Loudoun school leaders are working to fix two of the biggest complaints brought up by bus drivers: expensive health insurance plans and not enough hours.
The steadily growing school system is facing a severe bus driver shortage, with as many as 160 vacant positions out of a total of more than 700 needed to transport Loudoun students to and from school.
In an effort to attract and retain drivers, the Loudoun County School Board is scheduled tomorrow to approve a plan to make health insurance costs level for all employees who work at least 20 hours a week.
That reverses a board decision from 2014 when it adopted a policy requiring employees to work at least 21 hours a week to qualify for health care benefits. Premiums are charged on a sliding scale for employees who work between 21 and 30 hours.

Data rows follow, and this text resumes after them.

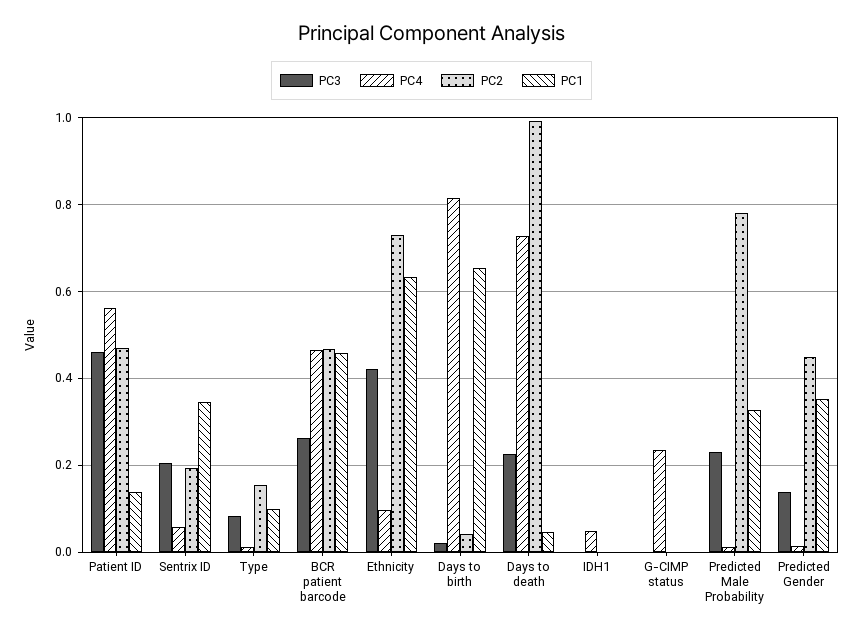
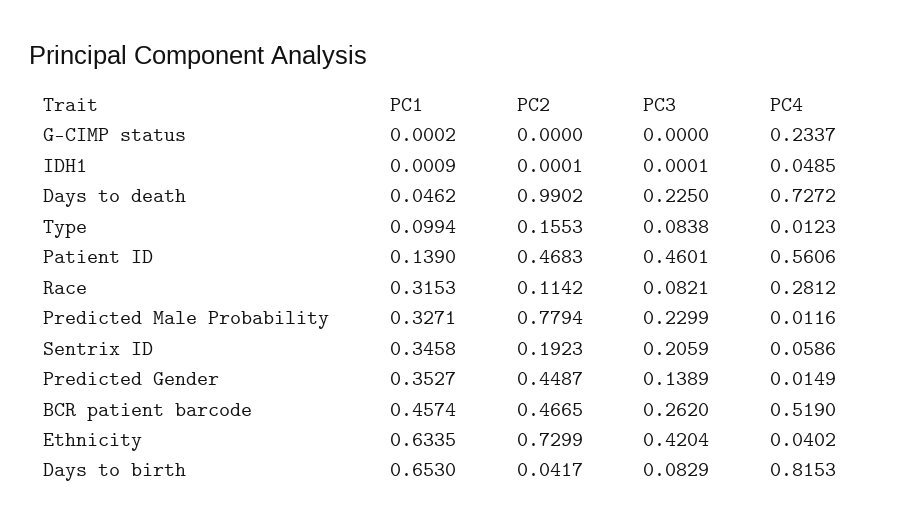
PC4, BCR patient barcode: 0.46 -> 0.519
PC4, Ethnicity: 0.1 -> 0.0402
PC3, Days to birth: 0.02 -> 0.0829
PC1, Race: none -> 0.3153
PC2, Race: none -> 0.1142
PC3, Race: none -> 0.0821
PC4, Race: none -> 0.2812

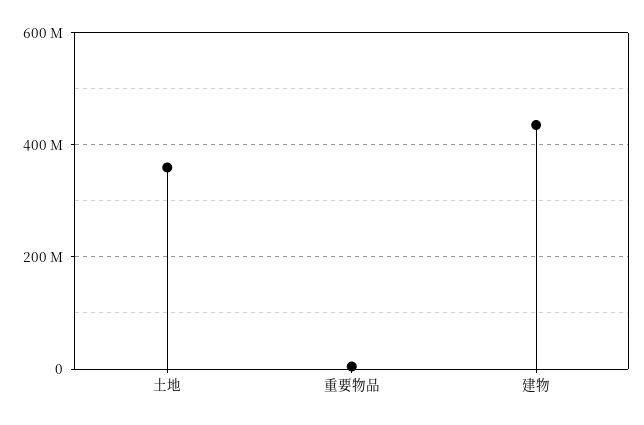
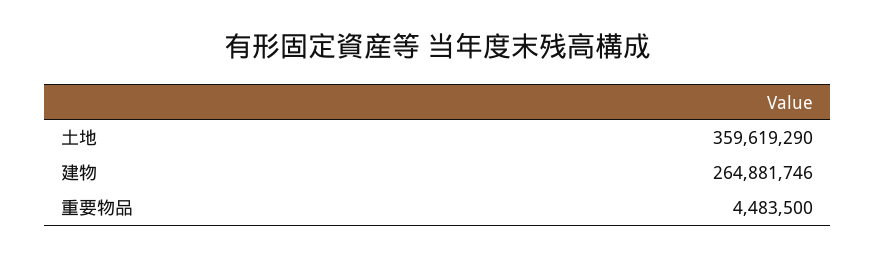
建物: 440000000 -> 264881746

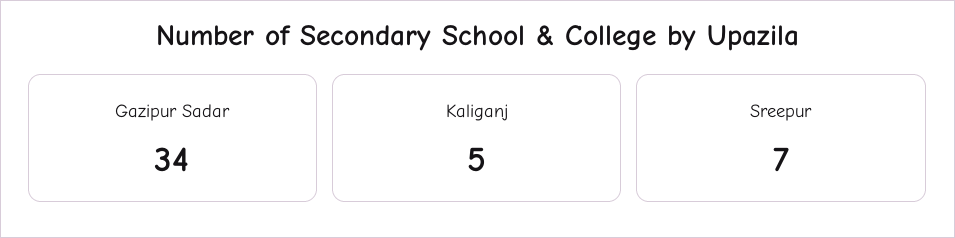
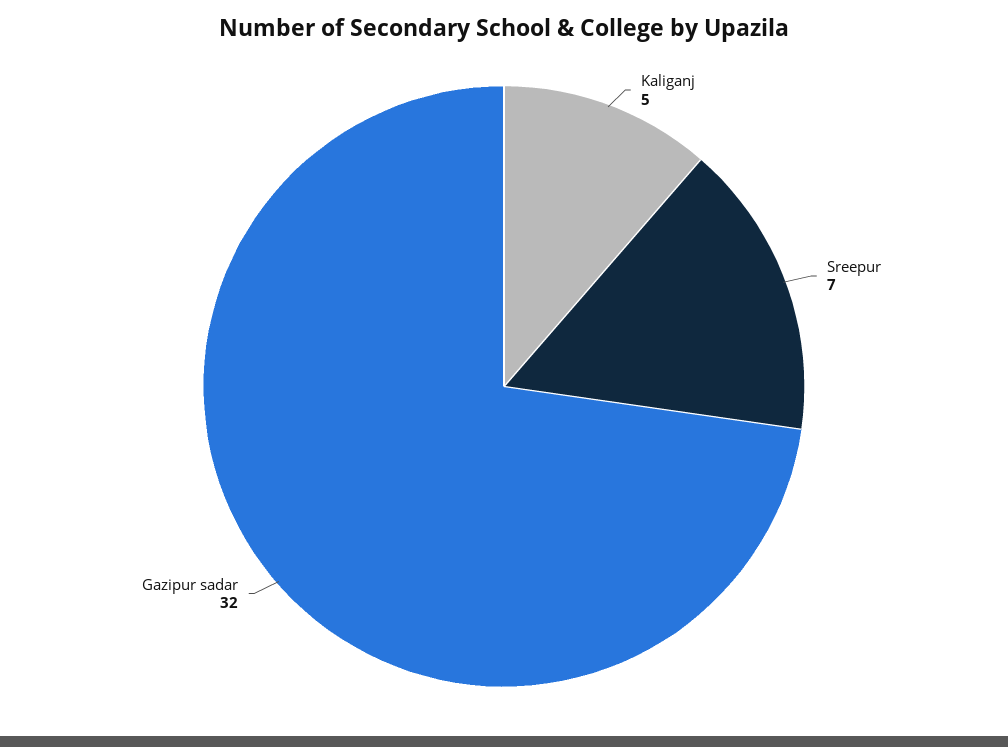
Gazipur Sadar: 34 -> 32

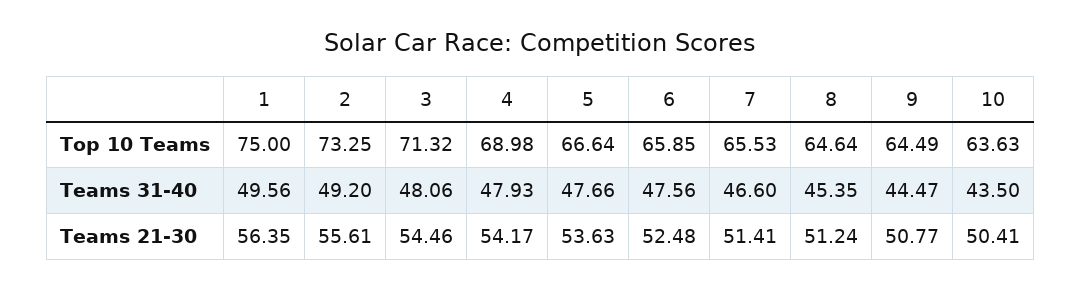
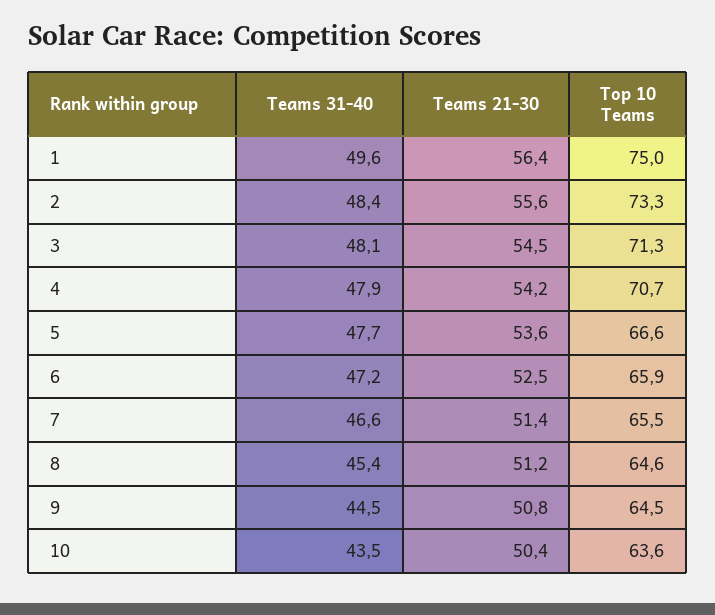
4, Top 10 Teams: 68.98 -> 70.7
2, Teams 31-40: 49.2 -> 48.4
6, Teams 31-40: 47.56 -> 47.2

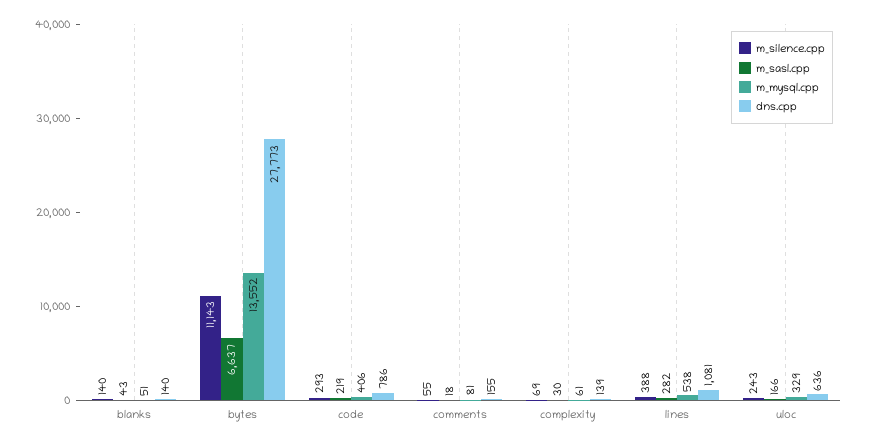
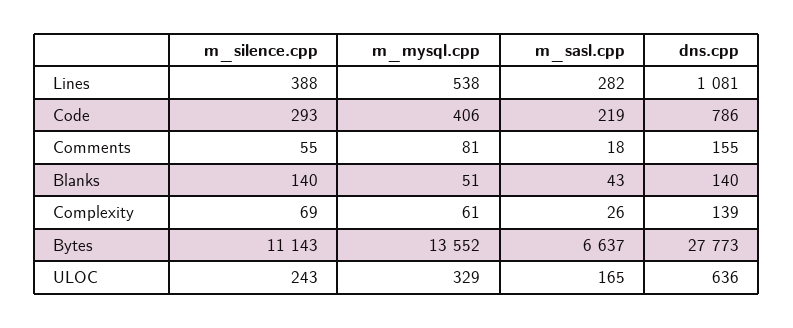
m_sasl.cpp, complexity: 30 -> 26
m_sasl.cpp, uloc: 166 -> 165

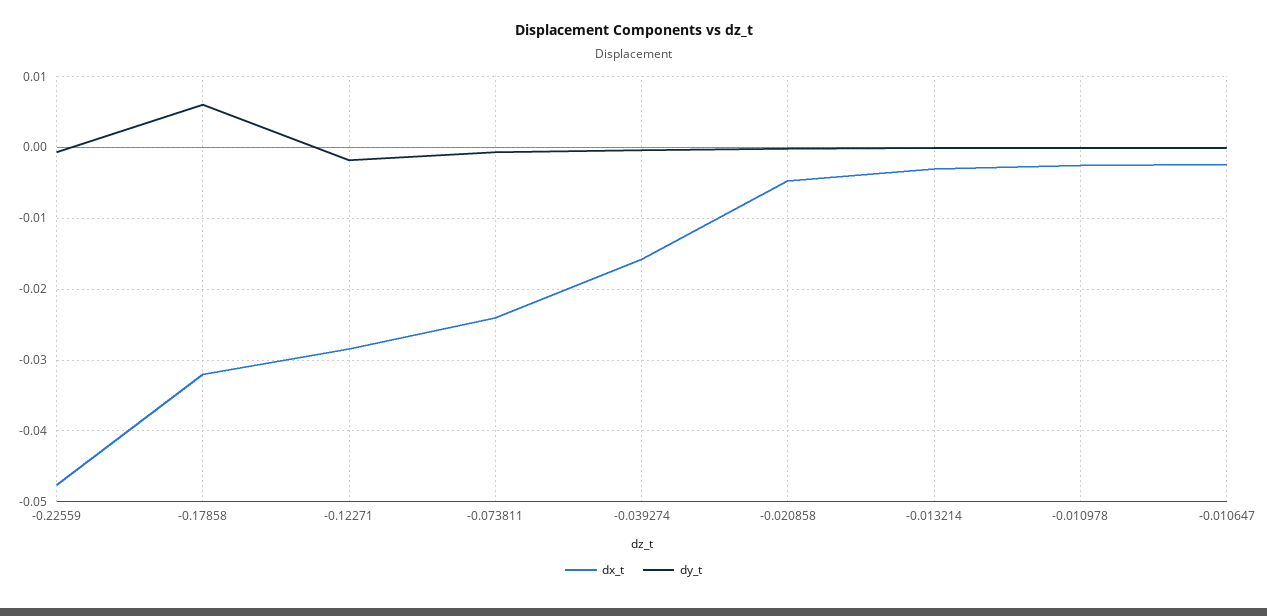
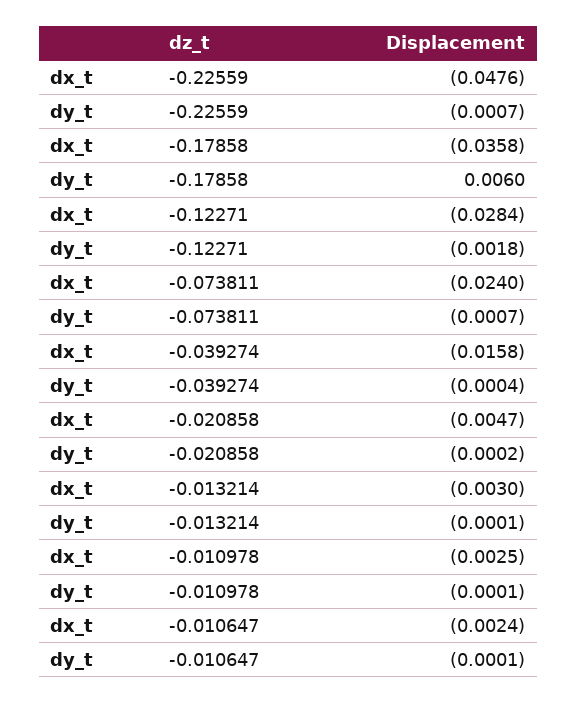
dx_t, -0.17858: -0.032 -> -0.0358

Scrapping that model could save hundreds of dollars a year for the school system’s 157 employees who work between 20 and 24 hours a week. A 25-hour-a-week employee on an open access family plan is paying $829.76 per month. Under the plan expected to be approved, that monthly premium will drop to $350.46 per month.
“We’ve seen problems with recruiting and retention with bus drivers primarily because of the cost of health insurance premiums,” Director of Employee Benefits Gabrielle L. Cotman told the School Board at a Nov. 29 work session. “The impact of having a tiered premium rate is our benefits package is less competitive when compared to surrounding school divisions and it also causes our most low-wage earners to pay more for insurance.”
Plus, she said, it takes a lot of her team’s time to process the paperwork for the employees on the tiered insurance plans.
Leigh Burden, assistant superintendent of finance, estimates getting rid of the sliding scale model will cost the school system about $150,000 per year. If it is approved by the board tomorrow, the changes would go into effect next month.
David Palanzi, president of school employee advocate group Loudoun Education Association, sounded hopeful ahead of the School Board’s vote to adopt the new plan tomorrow. He said board members seem to be taking drivers’ concerns seriously.
“They are definitely moving in the right direction for transportation,” he said.
But it’s too soon to tell if the changes will get more drivers behind the wheel of the buses. Referring to the personnel report the School Board gets twice a month, Palanzi said, “They are treading water. It looks like for every one they hire, another leaves.”
In the past two years, 203 bus drivers, substitute drivers, trainers and attendants have left, according to the school system. In that time, 132 have been hired on.